▶ [Material provided]:

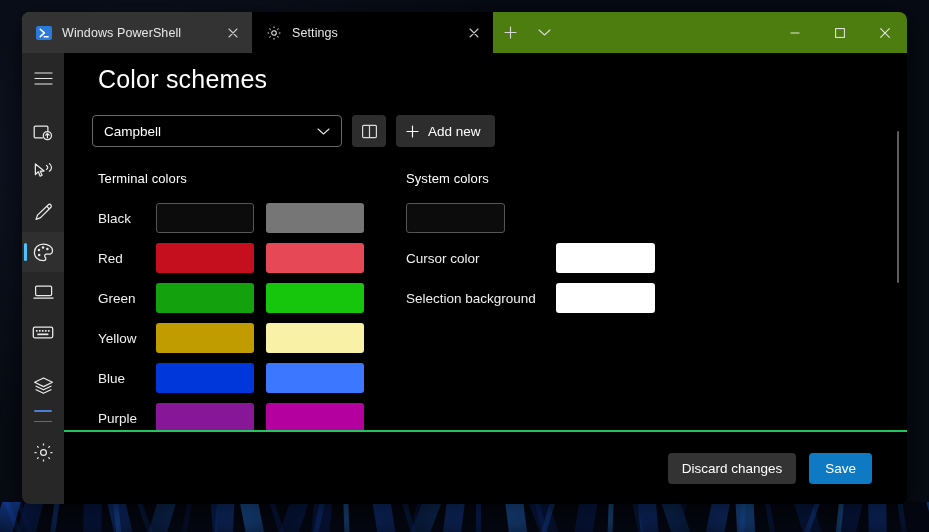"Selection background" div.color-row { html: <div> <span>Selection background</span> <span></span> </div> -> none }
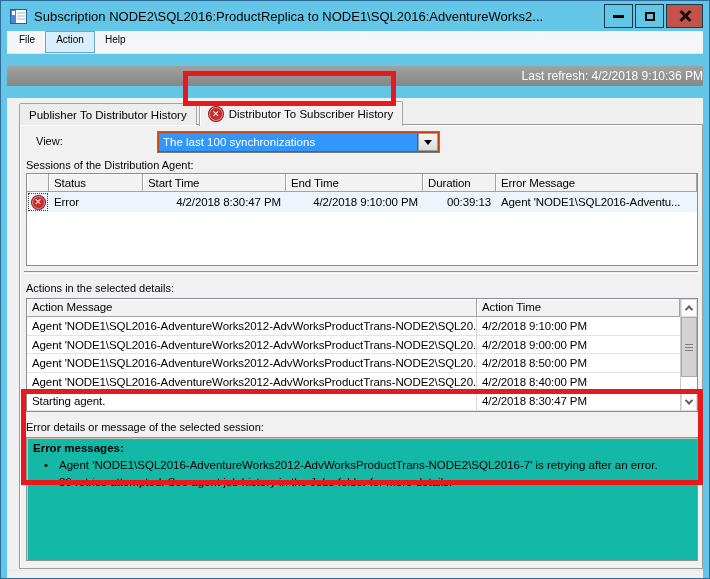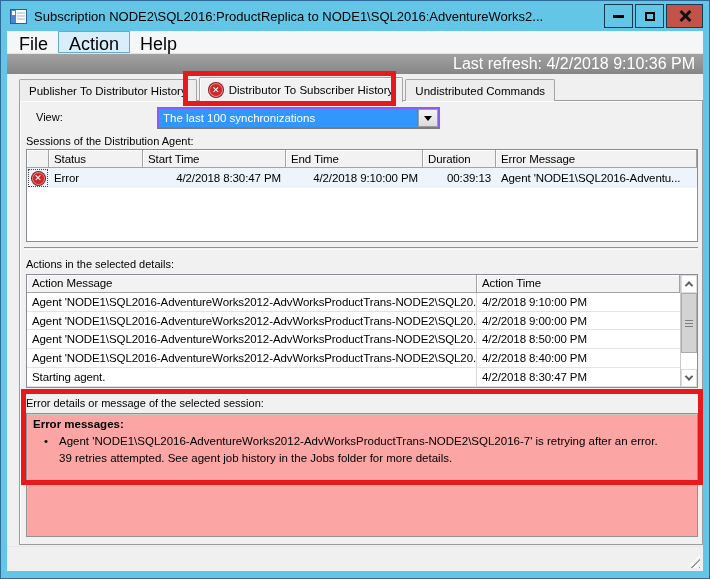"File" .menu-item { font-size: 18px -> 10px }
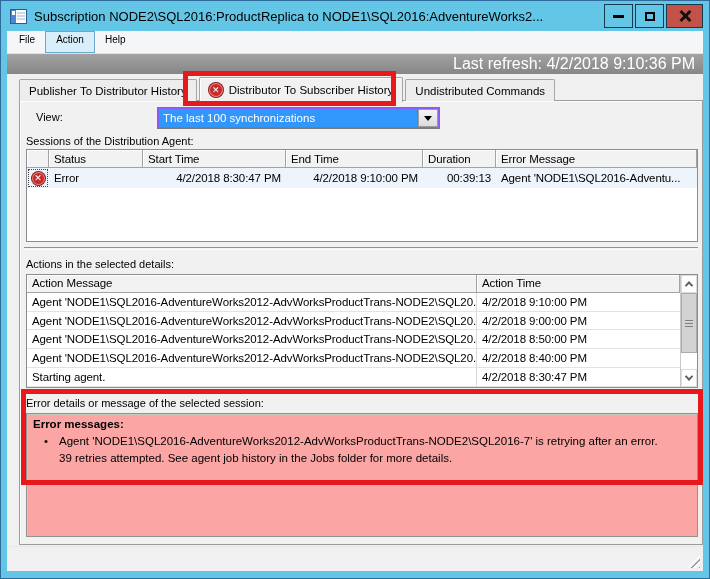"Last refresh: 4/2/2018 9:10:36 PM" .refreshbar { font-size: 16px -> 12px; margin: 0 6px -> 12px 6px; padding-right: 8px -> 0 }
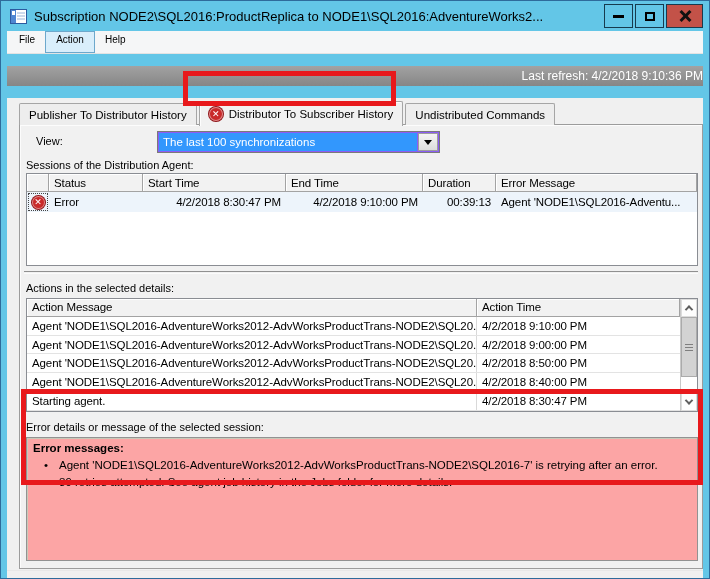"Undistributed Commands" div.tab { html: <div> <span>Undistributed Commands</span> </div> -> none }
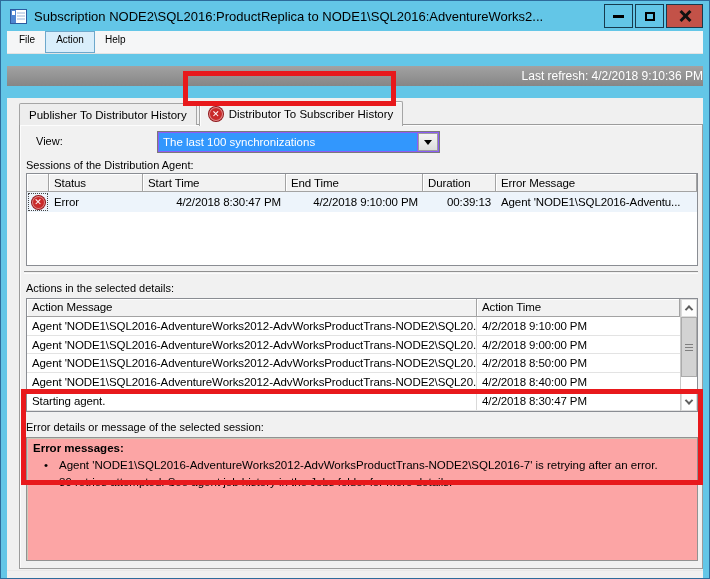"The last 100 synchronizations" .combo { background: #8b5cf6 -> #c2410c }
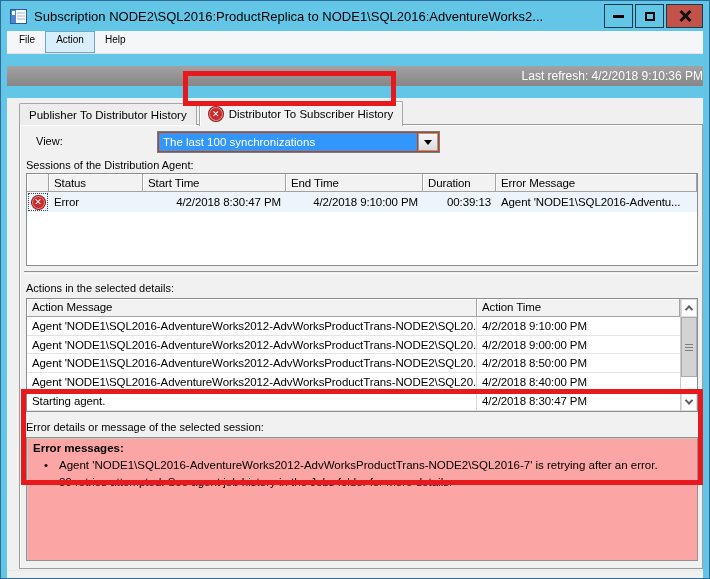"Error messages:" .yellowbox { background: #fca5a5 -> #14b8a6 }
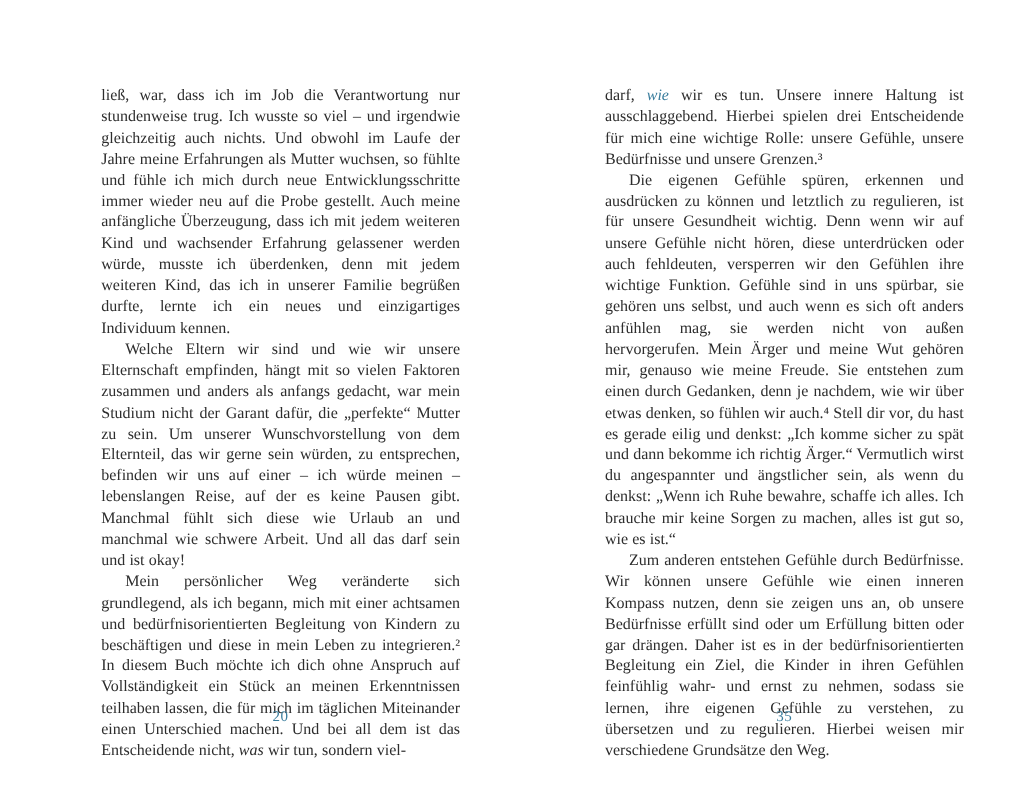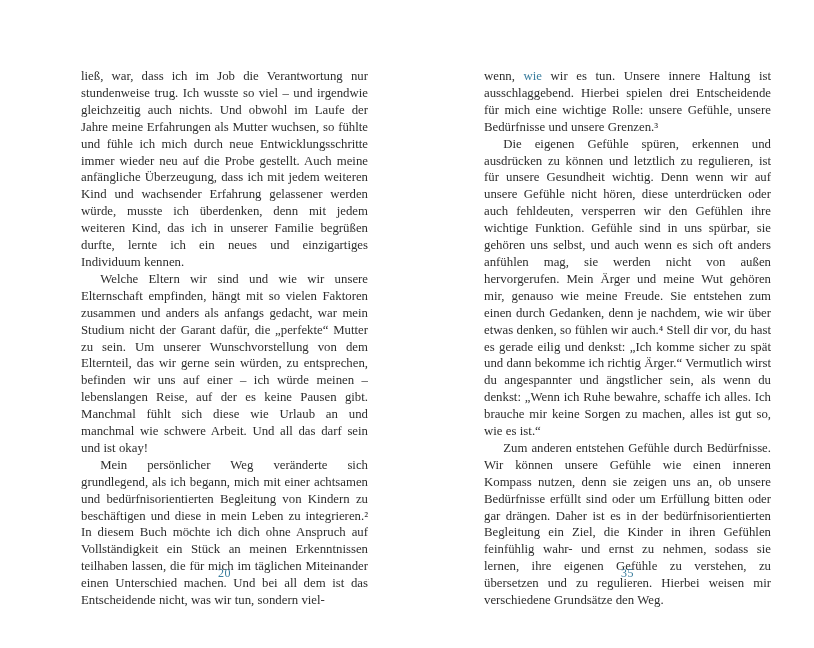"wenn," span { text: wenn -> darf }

▶ [What to produce]:
Print the records above exactly as they stand, but leave out the pictures.

▶ [Task answer]:
"Selection background" div.color-row { html: <div> <span>Selection background</span> <span></span> </div> -> none }
"File" .menu-item { font-size: 18px -> 10px }
"Last refresh: 4/2/2018 9:10:36 PM" .refreshbar { font-size: 16px -> 12px; margin: 0 6px -> 12px 6px; padding-right: 8px -> 0 }
"Undistributed Commands" div.tab { html: <div> <span>Undistributed Commands</span> </div> -> none }
"The last 100 synchronizations" .combo { background: #8b5cf6 -> #c2410c }
"Error messages:" .yellowbox { background: #fca5a5 -> #14b8a6 }
"wenn," span { text: wenn -> darf }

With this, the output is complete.